Scottish Daily Mail

Yes, there are rats... but it’s Maggie’s fault

- STEPHEN DAISLEY

SUSAN Aitken was up for questionin­g before the Scottish Affairs Committee in Glasgow and her specialist subject was The Blunders of Susan Aitken, 2017-present. She has insider knowledge, of course, but it’s still a vast field of study.

The one upside to her appearance is that it got her out of the council chambers, so at least the city was safe for half an hour.

The leader of Scotland’s largest municipali­ty had been called in to tell MPs if Glasgow was prepared for Cop26 delegates. A more pressing question is whether delegates are prepared for Glasgow.

Tory MP John Lamont was visiting the city for the committee and had decided to walk around snapping pictures on his phone of all the rubbish he could find. His Instagram must be a riot.

» Work instructions:
Answer these questions from the column on Susan Aitken:
1. Before which committee was Susan Aitken questioned, and where?
2. What had she been called in to tell MPs?
3. Which MP walked around the city taking pictures of rubbish on his phone?

» Material provided:
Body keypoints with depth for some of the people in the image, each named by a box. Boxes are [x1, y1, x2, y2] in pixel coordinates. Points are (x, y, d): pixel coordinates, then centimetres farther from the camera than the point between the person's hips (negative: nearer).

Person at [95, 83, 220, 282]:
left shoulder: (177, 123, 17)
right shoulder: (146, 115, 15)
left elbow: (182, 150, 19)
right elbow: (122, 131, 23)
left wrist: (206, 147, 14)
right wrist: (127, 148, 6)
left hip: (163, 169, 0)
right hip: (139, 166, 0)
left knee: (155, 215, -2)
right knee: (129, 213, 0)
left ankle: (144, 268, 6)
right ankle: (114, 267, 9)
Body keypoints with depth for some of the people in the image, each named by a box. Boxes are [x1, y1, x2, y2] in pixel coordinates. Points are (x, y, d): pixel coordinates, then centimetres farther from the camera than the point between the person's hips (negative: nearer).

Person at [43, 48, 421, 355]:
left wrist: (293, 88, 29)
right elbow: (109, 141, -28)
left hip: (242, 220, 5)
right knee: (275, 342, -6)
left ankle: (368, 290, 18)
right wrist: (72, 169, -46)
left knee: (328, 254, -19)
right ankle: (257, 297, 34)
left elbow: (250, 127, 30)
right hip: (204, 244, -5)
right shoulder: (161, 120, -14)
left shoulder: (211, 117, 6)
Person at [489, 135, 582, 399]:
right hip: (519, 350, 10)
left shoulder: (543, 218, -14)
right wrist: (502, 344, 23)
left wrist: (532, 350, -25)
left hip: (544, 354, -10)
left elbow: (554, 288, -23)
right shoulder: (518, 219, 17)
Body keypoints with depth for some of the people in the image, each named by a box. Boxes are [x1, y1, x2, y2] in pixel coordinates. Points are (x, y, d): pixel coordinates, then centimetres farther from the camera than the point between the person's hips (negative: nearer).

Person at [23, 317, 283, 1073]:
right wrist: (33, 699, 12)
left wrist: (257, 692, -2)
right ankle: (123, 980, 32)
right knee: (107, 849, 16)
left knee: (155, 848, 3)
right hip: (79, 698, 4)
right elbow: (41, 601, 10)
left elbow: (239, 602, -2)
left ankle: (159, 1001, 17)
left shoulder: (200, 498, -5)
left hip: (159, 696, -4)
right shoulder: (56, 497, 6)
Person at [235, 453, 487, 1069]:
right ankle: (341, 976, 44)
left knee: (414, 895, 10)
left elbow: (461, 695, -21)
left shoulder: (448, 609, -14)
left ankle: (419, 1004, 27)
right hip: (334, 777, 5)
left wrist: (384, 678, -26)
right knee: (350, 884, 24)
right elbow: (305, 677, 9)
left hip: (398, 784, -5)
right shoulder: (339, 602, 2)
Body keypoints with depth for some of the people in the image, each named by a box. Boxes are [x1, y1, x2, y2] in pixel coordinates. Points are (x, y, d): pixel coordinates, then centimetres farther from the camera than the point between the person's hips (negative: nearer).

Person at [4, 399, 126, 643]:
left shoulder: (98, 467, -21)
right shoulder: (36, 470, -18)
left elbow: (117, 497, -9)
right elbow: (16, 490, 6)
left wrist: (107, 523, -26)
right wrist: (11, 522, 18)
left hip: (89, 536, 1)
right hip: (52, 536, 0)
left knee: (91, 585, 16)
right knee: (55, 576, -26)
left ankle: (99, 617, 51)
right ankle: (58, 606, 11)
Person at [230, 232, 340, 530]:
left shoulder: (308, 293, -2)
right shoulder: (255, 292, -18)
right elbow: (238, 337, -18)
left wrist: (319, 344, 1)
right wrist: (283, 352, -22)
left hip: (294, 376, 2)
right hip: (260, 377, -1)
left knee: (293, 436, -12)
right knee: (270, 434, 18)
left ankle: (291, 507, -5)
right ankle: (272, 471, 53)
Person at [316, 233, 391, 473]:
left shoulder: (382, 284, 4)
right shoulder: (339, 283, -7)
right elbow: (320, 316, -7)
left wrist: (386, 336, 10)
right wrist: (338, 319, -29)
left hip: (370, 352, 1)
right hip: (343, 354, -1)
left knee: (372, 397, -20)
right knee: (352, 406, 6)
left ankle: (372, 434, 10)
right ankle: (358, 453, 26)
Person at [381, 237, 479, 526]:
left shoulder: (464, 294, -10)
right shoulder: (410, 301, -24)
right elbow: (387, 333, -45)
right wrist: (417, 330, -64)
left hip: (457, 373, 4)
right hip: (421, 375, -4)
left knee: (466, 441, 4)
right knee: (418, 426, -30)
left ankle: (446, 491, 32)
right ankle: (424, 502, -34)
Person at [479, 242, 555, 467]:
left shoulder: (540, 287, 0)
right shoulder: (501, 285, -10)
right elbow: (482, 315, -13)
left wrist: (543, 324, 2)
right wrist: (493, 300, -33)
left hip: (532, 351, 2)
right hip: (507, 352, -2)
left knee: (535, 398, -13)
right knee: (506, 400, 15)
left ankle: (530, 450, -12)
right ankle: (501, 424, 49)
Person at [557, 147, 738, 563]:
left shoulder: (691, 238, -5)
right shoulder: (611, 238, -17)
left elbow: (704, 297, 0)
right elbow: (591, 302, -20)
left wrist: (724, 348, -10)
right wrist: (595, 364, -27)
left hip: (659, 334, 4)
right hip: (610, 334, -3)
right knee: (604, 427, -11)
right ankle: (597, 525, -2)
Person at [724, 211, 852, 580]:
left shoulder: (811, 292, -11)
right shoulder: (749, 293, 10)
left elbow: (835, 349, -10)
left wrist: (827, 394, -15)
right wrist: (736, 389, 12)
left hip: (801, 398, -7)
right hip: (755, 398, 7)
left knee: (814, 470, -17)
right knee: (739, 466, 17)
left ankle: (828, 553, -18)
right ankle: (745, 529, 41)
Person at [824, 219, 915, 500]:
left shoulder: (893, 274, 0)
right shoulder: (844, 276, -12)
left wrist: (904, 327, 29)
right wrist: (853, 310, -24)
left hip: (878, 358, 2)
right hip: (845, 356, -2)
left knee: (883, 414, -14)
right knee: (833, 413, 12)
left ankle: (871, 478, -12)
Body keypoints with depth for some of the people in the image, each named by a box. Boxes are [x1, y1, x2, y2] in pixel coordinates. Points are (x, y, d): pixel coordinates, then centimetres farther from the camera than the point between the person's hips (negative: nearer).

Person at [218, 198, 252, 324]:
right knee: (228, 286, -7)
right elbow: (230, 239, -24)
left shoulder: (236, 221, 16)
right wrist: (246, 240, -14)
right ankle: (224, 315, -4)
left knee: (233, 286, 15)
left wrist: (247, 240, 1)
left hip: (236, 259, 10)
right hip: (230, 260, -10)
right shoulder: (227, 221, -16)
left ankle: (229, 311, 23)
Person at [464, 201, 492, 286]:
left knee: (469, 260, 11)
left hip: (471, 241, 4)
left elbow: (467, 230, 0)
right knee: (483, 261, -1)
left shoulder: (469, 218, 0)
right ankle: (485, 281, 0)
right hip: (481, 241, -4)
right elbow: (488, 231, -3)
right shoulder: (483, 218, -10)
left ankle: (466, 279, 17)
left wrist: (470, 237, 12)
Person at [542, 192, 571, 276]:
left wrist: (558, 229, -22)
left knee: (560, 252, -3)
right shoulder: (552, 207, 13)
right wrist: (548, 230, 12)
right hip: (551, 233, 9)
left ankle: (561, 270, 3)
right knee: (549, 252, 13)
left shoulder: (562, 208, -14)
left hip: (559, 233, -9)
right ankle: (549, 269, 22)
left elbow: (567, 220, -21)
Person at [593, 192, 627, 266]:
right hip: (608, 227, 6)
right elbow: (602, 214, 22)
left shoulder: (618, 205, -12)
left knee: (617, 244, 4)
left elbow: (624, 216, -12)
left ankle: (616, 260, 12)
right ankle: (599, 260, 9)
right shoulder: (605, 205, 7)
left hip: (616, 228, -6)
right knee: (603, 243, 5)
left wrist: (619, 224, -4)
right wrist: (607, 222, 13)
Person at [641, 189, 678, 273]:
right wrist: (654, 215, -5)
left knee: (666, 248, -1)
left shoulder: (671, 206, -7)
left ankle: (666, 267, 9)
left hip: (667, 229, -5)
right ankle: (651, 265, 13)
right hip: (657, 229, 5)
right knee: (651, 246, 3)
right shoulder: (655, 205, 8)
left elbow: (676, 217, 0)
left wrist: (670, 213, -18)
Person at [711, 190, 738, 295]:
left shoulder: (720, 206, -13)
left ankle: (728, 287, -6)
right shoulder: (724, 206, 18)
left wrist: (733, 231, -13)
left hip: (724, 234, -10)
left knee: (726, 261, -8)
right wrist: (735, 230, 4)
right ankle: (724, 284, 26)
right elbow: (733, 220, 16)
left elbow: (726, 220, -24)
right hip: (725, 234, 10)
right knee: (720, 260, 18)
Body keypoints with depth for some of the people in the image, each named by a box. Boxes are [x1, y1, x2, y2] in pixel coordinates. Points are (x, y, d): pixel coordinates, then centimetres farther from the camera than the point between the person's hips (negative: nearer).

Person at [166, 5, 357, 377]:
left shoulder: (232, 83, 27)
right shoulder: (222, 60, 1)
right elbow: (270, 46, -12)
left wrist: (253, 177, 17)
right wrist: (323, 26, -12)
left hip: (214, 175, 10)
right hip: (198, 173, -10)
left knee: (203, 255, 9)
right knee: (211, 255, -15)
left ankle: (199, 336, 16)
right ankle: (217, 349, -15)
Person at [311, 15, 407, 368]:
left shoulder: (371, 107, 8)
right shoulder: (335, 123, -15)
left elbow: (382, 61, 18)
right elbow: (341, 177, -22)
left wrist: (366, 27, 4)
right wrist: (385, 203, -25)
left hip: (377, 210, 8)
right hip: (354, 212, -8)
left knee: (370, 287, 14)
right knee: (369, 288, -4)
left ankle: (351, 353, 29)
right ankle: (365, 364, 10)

» Answer to this exercise:
1. The Scottish Affairs Committee, in Glasgow.
2. Whether Glasgow was prepared for Cop26 delegates.
3. Tory MP John Lamont.